March 22, 2023 — An attorney who successfully overturned a billion-dollar Alaska oil tax credit program is now targeting the state’s management of its salmon fisheries.
On Monday in Bethel, attorney Joe Geldhof argued that the state is managing those fisheries so poorly that it is violating the Alaska Constitution. Article VIII, Section 4 of the constitution says that fisheries should be managed “on the sustained yield principle,” and Geldhof — representing a Juneau man, Eric Forrer — argues that declining king and chum salmon returns in the Kuskokwim and Yukon rivers “illustrate a failure to adhere to the constitutional directive regarding sustained yield.”
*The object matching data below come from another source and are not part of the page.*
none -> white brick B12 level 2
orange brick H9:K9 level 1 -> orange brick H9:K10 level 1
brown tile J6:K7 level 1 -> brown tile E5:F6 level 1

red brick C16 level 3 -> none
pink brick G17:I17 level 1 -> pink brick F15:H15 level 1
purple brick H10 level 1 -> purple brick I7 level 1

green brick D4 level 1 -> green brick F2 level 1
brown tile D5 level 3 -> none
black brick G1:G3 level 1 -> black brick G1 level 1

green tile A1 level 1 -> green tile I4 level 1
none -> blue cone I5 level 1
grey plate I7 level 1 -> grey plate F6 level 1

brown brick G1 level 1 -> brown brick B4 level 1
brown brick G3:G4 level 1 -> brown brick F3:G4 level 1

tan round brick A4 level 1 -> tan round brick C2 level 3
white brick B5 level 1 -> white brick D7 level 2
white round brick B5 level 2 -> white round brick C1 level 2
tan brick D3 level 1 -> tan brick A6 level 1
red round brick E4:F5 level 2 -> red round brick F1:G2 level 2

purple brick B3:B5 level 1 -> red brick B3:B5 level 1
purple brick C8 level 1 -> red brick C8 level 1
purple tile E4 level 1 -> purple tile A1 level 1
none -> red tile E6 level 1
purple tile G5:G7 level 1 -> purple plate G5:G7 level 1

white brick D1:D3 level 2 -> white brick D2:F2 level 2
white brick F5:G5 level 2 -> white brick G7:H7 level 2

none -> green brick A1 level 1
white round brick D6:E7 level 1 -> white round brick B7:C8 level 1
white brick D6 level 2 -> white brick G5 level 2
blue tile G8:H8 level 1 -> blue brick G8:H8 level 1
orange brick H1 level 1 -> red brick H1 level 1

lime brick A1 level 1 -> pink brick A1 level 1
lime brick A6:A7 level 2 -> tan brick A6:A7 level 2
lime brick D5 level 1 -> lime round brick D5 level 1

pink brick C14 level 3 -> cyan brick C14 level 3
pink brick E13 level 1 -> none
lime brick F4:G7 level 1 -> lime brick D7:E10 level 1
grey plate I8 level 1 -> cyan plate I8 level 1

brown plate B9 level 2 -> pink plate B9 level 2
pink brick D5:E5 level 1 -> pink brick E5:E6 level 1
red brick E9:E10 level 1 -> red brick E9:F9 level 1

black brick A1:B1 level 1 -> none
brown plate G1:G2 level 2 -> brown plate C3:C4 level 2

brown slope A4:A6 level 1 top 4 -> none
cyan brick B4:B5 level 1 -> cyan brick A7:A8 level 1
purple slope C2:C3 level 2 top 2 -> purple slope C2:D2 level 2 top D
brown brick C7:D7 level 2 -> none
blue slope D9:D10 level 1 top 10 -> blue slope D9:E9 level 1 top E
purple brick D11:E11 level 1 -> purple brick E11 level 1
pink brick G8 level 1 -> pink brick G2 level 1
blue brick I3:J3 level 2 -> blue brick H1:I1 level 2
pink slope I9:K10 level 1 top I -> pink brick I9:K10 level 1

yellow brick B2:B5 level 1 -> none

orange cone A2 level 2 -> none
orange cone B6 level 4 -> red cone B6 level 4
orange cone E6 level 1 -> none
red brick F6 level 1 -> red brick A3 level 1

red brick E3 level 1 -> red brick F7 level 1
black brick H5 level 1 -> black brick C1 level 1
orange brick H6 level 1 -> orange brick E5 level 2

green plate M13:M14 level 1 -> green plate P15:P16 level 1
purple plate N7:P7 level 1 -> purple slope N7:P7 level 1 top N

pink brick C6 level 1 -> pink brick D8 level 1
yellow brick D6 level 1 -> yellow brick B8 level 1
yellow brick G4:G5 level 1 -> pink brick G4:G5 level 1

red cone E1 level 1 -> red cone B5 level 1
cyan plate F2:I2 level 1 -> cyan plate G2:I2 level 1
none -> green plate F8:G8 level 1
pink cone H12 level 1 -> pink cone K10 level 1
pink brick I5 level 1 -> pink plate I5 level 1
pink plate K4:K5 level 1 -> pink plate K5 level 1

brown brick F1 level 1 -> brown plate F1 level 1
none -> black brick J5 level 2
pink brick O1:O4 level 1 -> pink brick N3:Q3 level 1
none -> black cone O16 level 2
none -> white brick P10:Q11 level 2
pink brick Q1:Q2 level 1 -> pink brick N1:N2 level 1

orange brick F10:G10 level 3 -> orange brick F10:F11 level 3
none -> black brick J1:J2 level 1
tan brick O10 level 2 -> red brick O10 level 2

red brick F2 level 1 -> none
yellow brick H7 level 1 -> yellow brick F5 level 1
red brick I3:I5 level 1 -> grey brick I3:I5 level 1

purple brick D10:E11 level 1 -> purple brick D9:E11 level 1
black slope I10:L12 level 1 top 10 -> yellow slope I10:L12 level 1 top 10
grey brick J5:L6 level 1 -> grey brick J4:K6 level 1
An unprecedented collapse in those fisheries has resulted in orders banning traditional subsistence fishing along the river.
In a lawsuit filed last year against the state and the commissioner of the Alaska Department of Fish and Game, Forrer asked a judge in Bethel to issue a ruling declaring that the state is unconstitutionally managing the Yukon and Kuskokwim salmon fisheries and for a “mutually agreeable consent decree” outlining an as-yet-unwritten new management system.
Geldhof’s case is one of the first challenging the state in court over the failure of the Yukon and Kuskokwim fisheries, and he isn’t sure what a fix would look like.